**SOURCE DOCUMENT**
-=-=-
FoxP3 effects and Treg identity in the Treg regulatory framework. (A) Experimental Scheme. FoxP3-deficient (KO) and -sufficient (WT) GFP+ Tregs were sorted along with GFP- Tconv from Foxp3^fs327-GFP/Foxp3-Thy1.1 or Foxp3^wt-GFP/Foxp3-Thy1.1 heterozygous female mice for multiplexed scATAC-seq. (B) Relative accessibility (chromVAR scores) across WT and KO Treg single cells of OCRs increased in accessibility in aTreg vs. rTreg populations, visualized on UMAP of scATAC of Treg and Tconv from FoxP3 WT or KO heterozygous female mice. (C) Proportion of rTreg and aTreg populations in FoxP3 WT or KO populations by CD44 and CD62L flow cytometry with quantification across biological replicates. (D) Differential accessibility per motif in each topic (distal OCRs, FDR < 0.05) between WT and KO Treg cells in rTreg or aTreg comparisons for motif to topic connections from Fig. 2C. Gray indicates significant motif to topic connection from Fig. 2C but no significant change in accessibility across FoxP3 comparisons. (E) Exemplar loci demonstrating FoxP3 positive (Left) and negative (Right) effects on accessibility and dependence on distinct cofactors as identified by the topic-motif Treg framework. (Top tracks) Aggregated scATAC-seq reads from WT Treg (red), KO Treg (blue), or Tconv (gray) cells from heterozygous female mice. (Middle) Treg ChIP-Seq or CUT&RUN tracks of indicated TFs identified as contributing to FoxP3 positive (red) or negative (blue) action. (Bottom) Treg H3K27Ac or FoxP3 HiChIP. RNA expression from aggregated scRNA-seq at these loci is displayed below. Highlights indicate OCRs belonging to Topics 3, 10, 14 (orange, left, positive FoxP3 effect) or Topics 16, 17 (blue, right, negative FoxP3 effect). (F) Differential accessibility per motif in each topic (distal OCRs, FDR < 0.05) between KO rTreg and Tconv cells for motif to topic connections from Fig. 2C. Gray indicates significant motif to topic connection from Fig. 2C but no significant change in accessibility across differential comparisons. (G) Normalized expression of TFs in scRNA-seq of early thymic Treg differentiation (86). TregP: Treg Progenitor; RT-Treg: recirculating/long-term resident Treg.
-=-=-
**RECORDS SUPPLIED**
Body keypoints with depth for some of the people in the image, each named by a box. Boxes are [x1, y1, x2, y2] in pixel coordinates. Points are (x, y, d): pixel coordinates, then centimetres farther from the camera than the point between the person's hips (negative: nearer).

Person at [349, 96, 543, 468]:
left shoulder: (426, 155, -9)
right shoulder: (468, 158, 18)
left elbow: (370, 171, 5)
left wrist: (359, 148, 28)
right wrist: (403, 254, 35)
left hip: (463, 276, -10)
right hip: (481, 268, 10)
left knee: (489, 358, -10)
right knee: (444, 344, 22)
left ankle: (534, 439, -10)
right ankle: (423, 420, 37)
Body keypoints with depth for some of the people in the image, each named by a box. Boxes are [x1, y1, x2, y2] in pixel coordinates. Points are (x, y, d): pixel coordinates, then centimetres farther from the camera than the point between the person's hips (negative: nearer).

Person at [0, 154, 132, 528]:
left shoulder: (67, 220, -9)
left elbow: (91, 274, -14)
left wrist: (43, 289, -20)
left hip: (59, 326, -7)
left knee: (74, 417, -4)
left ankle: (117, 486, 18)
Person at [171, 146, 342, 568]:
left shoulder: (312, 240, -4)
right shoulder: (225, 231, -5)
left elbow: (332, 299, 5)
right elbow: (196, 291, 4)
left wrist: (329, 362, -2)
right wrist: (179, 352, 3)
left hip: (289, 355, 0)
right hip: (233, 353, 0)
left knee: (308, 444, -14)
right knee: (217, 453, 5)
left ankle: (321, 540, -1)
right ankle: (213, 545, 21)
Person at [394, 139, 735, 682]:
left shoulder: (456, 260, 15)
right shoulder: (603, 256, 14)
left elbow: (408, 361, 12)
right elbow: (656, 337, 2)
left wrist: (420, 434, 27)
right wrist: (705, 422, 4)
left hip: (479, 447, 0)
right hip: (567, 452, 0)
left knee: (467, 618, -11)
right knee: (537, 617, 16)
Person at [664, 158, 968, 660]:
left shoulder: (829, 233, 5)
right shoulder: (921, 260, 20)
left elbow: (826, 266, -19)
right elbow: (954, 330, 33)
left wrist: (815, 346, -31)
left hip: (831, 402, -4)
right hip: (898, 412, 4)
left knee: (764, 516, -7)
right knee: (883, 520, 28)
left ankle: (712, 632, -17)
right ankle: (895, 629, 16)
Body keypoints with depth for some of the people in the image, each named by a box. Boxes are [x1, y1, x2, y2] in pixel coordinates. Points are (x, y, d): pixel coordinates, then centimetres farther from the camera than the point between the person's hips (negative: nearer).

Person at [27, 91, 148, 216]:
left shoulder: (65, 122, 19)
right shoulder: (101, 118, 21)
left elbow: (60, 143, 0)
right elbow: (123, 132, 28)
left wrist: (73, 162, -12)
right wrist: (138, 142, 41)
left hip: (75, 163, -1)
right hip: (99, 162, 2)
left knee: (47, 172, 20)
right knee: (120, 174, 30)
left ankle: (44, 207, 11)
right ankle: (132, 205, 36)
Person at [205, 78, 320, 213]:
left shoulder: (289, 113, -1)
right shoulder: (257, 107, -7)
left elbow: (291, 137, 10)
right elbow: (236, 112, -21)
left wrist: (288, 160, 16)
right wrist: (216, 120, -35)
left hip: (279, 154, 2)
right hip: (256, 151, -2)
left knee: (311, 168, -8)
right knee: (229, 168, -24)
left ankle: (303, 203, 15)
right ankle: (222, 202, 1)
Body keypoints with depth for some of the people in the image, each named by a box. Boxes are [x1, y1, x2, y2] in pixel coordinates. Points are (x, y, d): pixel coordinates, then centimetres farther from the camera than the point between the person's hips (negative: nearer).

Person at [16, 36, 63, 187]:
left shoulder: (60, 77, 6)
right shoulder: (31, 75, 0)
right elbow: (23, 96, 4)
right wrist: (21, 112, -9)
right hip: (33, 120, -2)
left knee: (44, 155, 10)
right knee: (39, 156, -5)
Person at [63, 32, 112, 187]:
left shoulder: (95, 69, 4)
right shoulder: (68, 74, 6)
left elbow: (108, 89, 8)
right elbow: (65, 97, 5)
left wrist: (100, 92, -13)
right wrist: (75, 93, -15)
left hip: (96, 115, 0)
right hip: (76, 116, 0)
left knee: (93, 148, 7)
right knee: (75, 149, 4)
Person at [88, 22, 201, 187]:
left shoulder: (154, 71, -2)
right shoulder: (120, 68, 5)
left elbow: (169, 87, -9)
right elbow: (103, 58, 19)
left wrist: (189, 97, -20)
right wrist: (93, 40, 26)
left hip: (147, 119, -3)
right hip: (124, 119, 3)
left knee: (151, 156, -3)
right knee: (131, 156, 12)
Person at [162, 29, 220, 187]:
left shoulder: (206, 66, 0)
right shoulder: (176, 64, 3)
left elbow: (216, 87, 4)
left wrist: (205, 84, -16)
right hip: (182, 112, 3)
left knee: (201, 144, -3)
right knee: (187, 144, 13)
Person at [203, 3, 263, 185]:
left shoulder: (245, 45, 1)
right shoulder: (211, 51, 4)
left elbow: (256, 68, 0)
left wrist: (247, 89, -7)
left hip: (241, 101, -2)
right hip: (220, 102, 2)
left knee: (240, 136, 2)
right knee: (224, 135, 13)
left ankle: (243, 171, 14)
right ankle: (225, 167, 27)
-=-=-
**WHAT IS EXPECTED**
Reproduce the full FoxP3 figure legend word for word, with no changes.

**COMPLETED TASK**
FoxP3 effects and Treg identity in the Treg regulatory framework. (A) Experimental Scheme. FoxP3-deficient (KO) and -sufficient (WT) GFP+ Tregs were sorted along with GFP- Tconv from Foxp3^fs327-GFP/Foxp3-Thy1.1 or Foxp3^wt-GFP/Foxp3-Thy1.1 heterozygous female mice for multiplexed scATAC-seq. (B) Relative accessibility (chromVAR scores) across WT and KO Treg single cells of OCRs increased in accessibility in aTreg vs. rTreg populations, visualized on UMAP of scATAC of Treg and Tconv from FoxP3 WT or KO heterozygous female mice. (C) Proportion of rTreg and aTreg populations in FoxP3 WT or KO populations by CD44 and CD62L flow cytometry with quantification across biological replicates. (D) Differential accessibility per motif in each topic (distal OCRs, FDR < 0.05) between WT and KO Treg cells in rTreg or aTreg comparisons for motif to topic connections from Fig. 2C. Gray indicates significant motif to topic connection from Fig. 2C but no significant change in accessibility across FoxP3 comparisons. (E) Exemplar loci demonstrating FoxP3 positive (Left) and negative (Right) effects on accessibility and dependence on distinct cofactors as identified by the topic-motif Treg framework. (Top tracks) Aggregated scATAC-seq reads from WT Treg (red), KO Treg (blue), or Tconv (gray) cells from heterozygous female mice. (Middle) Treg ChIP-Seq or CUT&RUN tracks of indicated TFs identified as contributing to FoxP3 positive (red) or negative (blue) action. (Bottom) Treg H3K27Ac or FoxP3 HiChIP. RNA expression from aggregated scRNA-seq at these loci is displayed below. Highlights indicate OCRs belonging to Topics 3, 10, 14 (orange, left, positive FoxP3 effect) or Topics 16, 17 (blue, right, negative FoxP3 effect). (F) Differential accessibility per motif in each topic (distal OCRs, FDR < 0.05) between KO rTreg and Tconv cells for motif to topic connections from Fig. 2C. Gray indicates significant motif to topic connection from Fig. 2C but no significant change in accessibility across differential comparisons. (G) Normalized expression of TFs in scRNA-seq of early thymic Treg differentiation (86). TregP: Treg Progenitor; RT-Treg: recirculating/long-term resident Treg.